● **Task objective**: Check each line of the data below for the string "models", then report how many lines have it and nothing else.

[Opening Information provided section]

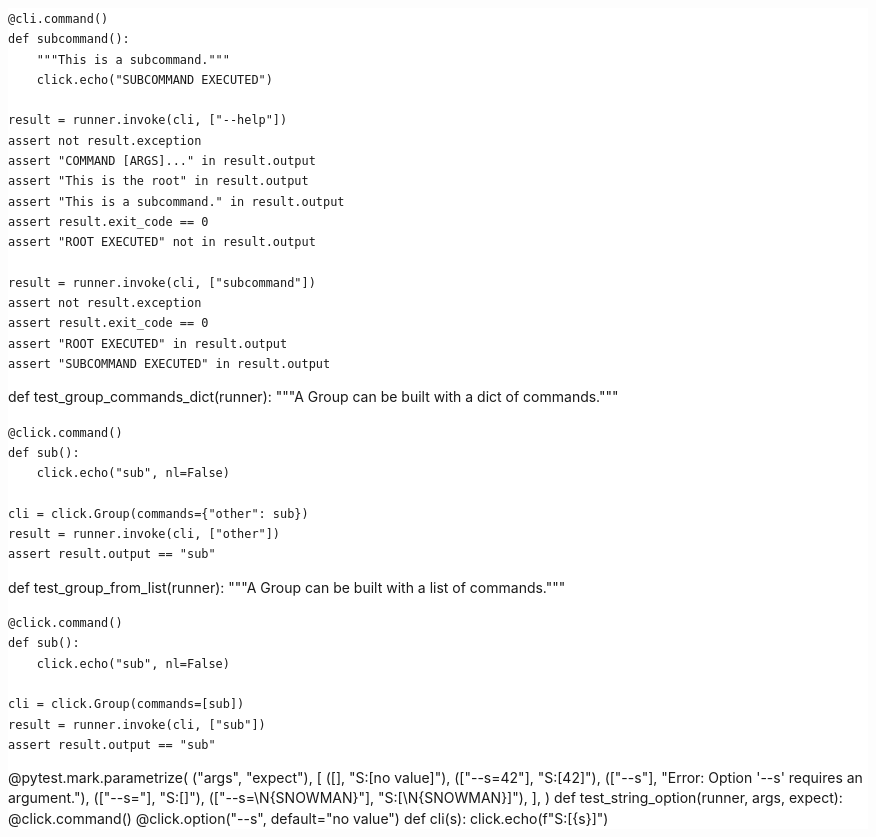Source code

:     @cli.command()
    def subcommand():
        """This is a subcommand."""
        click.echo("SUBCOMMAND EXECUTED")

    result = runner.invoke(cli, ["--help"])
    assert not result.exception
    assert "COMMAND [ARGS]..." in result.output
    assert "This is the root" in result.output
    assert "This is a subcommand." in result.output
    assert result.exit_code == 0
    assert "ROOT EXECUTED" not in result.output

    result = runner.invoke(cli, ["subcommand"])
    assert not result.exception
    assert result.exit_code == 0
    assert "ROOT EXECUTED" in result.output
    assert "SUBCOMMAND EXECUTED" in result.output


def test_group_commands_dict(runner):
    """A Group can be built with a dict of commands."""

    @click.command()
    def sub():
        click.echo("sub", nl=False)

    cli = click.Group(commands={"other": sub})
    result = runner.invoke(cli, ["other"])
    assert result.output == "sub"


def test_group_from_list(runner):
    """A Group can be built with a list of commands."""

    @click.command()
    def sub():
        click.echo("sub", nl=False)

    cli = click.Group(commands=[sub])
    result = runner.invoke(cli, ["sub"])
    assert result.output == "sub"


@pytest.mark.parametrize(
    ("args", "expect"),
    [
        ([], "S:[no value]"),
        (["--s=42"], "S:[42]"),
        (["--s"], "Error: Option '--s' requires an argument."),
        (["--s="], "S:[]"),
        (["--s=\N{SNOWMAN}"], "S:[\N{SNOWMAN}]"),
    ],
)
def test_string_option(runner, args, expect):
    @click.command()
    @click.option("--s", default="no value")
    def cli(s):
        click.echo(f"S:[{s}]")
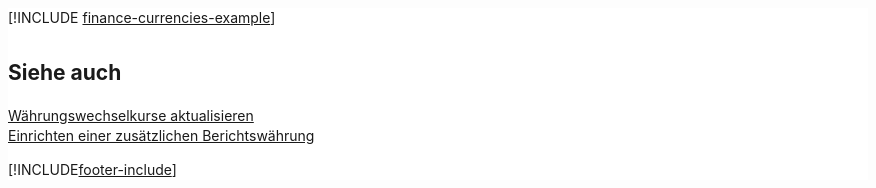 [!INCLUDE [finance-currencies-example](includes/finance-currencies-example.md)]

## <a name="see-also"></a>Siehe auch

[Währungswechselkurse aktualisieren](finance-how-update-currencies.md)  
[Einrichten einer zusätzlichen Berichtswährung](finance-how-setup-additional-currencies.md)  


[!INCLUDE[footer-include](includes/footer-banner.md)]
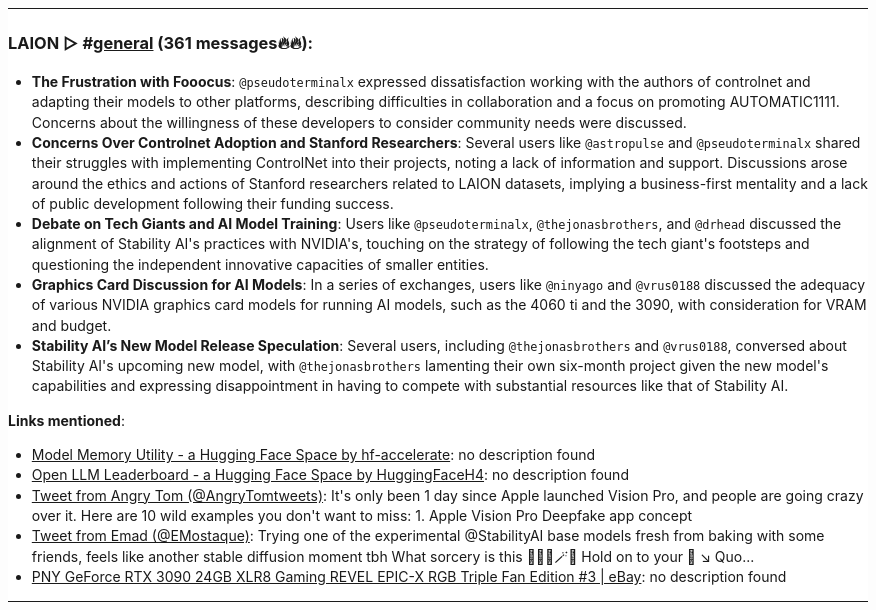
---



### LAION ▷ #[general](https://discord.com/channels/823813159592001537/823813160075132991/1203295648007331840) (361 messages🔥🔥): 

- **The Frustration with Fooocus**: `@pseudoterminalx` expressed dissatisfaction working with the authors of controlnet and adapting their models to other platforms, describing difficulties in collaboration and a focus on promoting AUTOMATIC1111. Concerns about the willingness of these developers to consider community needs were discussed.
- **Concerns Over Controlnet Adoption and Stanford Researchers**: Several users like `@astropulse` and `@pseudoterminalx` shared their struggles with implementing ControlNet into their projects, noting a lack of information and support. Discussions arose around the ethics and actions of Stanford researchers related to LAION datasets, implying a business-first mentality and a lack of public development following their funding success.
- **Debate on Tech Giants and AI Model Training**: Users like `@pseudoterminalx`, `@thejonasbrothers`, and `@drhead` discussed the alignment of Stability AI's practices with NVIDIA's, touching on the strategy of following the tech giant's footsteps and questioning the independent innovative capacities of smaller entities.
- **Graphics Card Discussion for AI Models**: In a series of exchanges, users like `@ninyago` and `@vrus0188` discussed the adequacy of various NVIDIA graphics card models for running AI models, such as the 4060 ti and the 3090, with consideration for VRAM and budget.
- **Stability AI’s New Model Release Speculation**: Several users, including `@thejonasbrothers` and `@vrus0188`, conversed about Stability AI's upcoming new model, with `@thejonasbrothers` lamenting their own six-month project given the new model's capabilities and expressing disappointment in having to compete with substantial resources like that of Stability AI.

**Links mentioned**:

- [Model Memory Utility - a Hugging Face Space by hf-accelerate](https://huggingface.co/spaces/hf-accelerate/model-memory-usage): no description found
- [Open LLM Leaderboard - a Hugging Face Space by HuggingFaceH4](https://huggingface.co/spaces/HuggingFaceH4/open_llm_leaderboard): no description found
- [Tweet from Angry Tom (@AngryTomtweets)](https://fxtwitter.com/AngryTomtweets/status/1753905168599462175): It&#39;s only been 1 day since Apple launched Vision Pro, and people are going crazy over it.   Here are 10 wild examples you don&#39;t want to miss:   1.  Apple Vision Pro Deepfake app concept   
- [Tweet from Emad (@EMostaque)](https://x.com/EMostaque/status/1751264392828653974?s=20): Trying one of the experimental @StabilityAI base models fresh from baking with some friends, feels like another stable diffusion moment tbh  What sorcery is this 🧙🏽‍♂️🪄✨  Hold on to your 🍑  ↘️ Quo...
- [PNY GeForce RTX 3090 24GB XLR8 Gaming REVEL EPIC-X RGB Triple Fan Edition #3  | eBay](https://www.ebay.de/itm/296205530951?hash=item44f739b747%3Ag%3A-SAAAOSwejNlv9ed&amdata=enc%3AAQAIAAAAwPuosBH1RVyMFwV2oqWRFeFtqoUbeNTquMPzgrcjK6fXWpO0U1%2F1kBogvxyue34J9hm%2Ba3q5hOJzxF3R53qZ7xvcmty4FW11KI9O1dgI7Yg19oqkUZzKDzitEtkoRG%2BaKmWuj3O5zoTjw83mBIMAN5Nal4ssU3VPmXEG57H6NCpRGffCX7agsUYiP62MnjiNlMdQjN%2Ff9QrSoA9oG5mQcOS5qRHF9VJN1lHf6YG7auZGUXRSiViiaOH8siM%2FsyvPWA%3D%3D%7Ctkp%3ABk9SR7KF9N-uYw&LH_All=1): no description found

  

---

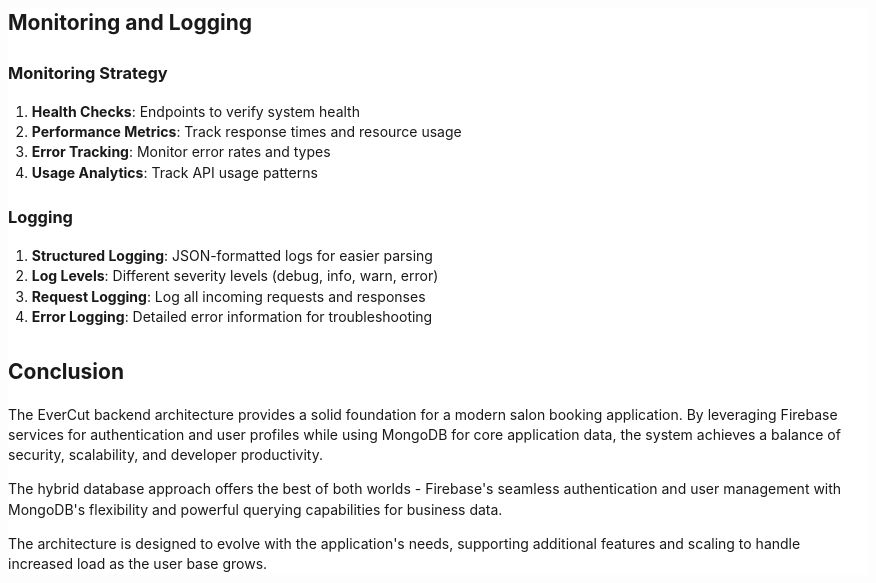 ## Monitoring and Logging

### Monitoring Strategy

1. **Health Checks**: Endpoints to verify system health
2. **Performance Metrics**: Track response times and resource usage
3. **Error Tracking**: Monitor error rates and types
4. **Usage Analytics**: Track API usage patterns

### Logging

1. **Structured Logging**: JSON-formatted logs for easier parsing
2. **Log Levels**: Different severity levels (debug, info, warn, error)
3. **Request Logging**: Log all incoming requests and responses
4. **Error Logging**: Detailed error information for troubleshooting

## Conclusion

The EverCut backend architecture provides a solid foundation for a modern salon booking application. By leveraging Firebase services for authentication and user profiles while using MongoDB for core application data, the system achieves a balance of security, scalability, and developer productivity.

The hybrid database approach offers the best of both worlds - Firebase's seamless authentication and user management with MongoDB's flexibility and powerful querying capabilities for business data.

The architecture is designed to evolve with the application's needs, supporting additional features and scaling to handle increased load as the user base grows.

[Closing Information provided section]

● **Task answer**: 3